* _What to produce_
Given the listing that follows, report all lines in which the string "Desta" occurs.
"""
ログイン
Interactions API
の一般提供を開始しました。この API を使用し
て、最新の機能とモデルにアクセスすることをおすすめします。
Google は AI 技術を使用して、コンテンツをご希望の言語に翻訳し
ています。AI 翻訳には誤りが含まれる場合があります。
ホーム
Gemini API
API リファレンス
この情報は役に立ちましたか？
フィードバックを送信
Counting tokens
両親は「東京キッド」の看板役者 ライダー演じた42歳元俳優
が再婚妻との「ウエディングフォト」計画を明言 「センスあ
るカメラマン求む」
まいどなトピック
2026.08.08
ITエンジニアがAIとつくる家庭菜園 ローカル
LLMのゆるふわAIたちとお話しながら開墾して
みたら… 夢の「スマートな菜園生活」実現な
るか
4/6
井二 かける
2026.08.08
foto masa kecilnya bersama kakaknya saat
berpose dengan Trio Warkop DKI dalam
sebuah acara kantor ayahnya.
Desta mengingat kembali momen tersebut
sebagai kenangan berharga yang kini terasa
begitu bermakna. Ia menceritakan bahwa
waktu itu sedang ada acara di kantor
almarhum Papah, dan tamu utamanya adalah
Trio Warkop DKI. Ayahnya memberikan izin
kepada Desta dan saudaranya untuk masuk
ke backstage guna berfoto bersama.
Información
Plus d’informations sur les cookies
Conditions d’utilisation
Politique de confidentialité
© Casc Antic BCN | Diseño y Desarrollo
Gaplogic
"""
"""
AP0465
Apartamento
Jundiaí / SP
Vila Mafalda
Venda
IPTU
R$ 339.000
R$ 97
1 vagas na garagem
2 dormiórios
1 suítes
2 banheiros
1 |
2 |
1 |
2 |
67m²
"""
* _Answer to the problem_
Desta mengingat kembali momen tersebut
kepada Desta dan saudaranya untuk masuk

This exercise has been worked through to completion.